Converting grammar to Chomsky Normal Form?

Wikipedia says:

In computer science, a context-free grammar is said to be in Chomsky normal form if all of its production rules are of the form:

• A -> BC, or
• A -> α, or
• S -> ε

where A, B, C are nonterminal symbols, α is a terminal symbol, S is the start symbol, and ε is the empty string. Also, neither B nor C may be the start symbol.

Continuing your work:

S0 -> S
S -> AB | aB | B
A -> aab
B -> bbA | bb

Instead of using | to denote different choices, split a rule into multiple rules.

S0 -> S
S -> AB
S -> aB
S -> B
A -> aab
B -> bbA
B -> bb

Create new rules Y -> a and Z -> b because we will need them soon.

S0 -> S
S -> AB
S -> aB
S -> B
A -> aab
B -> bbA
B -> bb
Y -> a
Z -> b

S -> aB is not of the form S -> BC because a is a terminal.
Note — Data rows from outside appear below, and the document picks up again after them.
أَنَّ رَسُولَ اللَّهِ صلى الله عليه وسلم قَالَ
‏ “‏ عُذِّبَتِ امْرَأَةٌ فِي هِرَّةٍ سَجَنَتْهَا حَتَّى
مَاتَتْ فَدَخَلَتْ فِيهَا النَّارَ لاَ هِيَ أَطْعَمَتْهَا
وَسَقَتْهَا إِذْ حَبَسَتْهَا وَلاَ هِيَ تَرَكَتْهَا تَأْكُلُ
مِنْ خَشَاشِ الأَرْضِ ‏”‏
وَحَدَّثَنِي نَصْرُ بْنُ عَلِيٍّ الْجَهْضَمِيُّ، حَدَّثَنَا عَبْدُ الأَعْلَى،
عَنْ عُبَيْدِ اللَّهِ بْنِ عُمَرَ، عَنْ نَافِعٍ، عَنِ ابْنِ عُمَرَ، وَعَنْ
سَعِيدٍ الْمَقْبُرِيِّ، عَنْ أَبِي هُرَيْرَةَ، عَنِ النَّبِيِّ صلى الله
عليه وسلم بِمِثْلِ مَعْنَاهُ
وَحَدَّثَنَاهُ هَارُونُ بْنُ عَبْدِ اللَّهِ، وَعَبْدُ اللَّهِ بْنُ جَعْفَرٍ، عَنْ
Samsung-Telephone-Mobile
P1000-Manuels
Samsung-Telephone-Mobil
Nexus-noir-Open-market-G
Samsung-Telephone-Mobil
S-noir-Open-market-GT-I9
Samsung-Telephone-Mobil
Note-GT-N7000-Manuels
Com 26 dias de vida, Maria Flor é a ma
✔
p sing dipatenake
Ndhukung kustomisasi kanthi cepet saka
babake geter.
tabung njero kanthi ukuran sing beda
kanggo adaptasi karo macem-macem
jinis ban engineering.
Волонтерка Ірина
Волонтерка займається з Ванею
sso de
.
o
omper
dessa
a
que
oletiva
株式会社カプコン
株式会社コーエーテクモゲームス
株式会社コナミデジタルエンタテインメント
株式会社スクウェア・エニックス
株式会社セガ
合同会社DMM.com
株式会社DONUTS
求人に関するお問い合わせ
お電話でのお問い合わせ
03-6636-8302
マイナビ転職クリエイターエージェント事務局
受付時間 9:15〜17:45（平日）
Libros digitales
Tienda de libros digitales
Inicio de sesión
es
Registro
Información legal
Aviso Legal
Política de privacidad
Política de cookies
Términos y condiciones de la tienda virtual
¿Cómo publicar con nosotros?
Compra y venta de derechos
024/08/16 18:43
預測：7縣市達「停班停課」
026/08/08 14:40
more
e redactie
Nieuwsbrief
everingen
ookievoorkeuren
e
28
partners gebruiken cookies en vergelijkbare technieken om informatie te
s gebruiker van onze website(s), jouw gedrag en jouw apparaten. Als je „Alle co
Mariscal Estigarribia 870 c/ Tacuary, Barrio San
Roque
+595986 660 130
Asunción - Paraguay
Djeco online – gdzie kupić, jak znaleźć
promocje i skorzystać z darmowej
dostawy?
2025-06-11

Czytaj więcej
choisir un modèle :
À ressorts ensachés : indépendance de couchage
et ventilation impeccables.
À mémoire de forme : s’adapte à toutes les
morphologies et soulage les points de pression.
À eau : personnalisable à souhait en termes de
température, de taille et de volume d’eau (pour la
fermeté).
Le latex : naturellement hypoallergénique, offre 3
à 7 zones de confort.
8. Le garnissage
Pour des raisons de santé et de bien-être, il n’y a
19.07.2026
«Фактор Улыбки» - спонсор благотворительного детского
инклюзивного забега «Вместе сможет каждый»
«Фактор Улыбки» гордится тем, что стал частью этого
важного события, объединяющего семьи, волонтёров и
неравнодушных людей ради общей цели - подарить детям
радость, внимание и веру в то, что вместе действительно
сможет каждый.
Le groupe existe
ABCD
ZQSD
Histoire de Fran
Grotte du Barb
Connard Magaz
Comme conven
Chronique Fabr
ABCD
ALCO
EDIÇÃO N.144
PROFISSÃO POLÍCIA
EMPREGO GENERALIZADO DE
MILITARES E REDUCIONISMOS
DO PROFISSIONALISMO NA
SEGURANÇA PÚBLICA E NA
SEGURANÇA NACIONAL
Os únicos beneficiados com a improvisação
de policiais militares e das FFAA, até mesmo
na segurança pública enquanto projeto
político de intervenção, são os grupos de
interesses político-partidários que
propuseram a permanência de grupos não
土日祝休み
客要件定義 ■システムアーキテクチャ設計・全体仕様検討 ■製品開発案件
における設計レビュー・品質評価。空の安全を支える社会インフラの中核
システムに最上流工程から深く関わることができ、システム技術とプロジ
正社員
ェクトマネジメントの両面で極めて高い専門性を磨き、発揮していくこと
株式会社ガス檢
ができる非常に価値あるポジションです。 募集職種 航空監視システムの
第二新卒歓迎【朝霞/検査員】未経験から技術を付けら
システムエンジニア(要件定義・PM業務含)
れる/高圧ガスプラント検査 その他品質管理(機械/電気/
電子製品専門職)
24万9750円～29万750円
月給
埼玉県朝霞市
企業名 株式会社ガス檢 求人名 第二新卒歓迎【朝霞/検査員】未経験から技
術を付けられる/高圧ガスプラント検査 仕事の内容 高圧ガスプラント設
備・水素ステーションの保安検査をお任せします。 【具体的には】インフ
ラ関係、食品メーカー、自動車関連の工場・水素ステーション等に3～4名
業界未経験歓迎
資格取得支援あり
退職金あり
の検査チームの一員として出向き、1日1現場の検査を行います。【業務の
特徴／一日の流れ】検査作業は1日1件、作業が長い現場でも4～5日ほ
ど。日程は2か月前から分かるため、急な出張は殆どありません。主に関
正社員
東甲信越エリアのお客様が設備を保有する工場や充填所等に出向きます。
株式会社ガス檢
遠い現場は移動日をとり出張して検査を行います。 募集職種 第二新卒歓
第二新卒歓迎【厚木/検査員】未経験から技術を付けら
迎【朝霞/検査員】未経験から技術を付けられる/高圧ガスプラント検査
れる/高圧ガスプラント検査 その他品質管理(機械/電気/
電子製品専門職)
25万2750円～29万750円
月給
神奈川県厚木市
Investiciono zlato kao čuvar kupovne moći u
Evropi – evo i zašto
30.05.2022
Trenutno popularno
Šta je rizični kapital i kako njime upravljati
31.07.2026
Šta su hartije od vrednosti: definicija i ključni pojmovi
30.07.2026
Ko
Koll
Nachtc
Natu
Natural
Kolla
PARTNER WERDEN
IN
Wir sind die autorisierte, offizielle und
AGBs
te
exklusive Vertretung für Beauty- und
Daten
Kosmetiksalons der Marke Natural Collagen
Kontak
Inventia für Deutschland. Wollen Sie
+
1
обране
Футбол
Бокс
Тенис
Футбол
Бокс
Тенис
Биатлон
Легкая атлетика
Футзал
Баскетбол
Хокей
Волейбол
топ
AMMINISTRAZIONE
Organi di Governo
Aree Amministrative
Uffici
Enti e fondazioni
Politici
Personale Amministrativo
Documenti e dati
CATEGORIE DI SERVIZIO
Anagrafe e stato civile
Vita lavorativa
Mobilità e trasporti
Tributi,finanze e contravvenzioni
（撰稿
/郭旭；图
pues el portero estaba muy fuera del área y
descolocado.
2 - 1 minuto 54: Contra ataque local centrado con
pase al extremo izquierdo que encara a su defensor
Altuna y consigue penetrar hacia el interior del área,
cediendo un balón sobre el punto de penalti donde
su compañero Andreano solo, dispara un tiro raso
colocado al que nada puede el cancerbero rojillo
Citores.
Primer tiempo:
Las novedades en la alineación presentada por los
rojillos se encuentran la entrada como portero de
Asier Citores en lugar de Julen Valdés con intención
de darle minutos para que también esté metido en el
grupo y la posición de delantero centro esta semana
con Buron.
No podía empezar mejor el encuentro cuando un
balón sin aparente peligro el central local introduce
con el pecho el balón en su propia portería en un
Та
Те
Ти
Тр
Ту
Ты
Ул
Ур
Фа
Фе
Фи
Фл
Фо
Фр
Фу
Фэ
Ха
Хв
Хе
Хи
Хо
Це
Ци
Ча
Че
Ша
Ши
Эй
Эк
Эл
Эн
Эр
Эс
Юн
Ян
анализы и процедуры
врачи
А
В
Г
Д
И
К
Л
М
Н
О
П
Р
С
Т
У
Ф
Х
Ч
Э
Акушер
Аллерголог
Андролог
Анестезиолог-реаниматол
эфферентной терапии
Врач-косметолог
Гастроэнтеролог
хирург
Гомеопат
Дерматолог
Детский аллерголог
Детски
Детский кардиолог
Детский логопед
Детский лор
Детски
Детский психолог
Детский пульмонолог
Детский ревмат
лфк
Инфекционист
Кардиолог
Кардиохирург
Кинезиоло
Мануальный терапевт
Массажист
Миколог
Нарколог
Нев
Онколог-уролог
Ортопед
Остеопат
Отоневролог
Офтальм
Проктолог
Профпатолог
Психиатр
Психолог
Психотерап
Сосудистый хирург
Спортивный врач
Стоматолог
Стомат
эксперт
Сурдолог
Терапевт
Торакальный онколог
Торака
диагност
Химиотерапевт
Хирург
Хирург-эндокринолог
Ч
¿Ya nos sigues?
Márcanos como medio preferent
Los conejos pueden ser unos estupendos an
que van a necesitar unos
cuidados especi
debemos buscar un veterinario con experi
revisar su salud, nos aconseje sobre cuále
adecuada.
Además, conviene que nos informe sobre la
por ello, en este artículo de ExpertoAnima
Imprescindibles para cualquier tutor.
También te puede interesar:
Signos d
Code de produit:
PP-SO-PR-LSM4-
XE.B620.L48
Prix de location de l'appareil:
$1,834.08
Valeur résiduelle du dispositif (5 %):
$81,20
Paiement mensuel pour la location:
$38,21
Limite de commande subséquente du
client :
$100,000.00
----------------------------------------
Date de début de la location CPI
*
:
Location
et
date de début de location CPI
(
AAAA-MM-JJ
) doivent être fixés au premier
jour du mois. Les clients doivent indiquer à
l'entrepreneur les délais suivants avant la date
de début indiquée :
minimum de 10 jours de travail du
So change a into Y:

S0 -> S
S -> AB
S -> YB
S -> B
A -> aab
B -> bbA
B -> bb
Y -> a
Z -> b

Do the same for the B -> bb rule:

S0 -> S
S -> AB
S -> YB
S -> B
A -> aab
B -> bbA
B -> ZZ
Y -> a
Z -> b

For A -> aab, create C -> YY; for B -> bbA, create D -> ZZ:

S0 -> S
S -> AB
S -> YB
S -> B
A -> CZ
C -> YY
B -> DA
D -> ZZ
B -> ZZ
Y -> a
Z -> b

For S -> B, duplicate the one rule where S occurs on the right hand side and inline the rule:

S0 -> B
S0 -> S
S -> AB
S -> YB
A -> CZ
C -> YY
B -> DA
D -> ZZ
B -> ZZ
Y -> a
Z -> b

Deal with the rules S0 -> B and S0 -> S by joining the right hand side to the left hand sides of other rules. Also, delete the orphaned rules (where the LHS symbol never gets used on RHS):

S0 -> DA
S0 -> ZZ
S0 -> AB
S0 -> YB
A -> CZ
C -> YY
B -> DA
D -> ZZ
B -> ZZ
Y -> a
Z -> b

And we're done. Phew!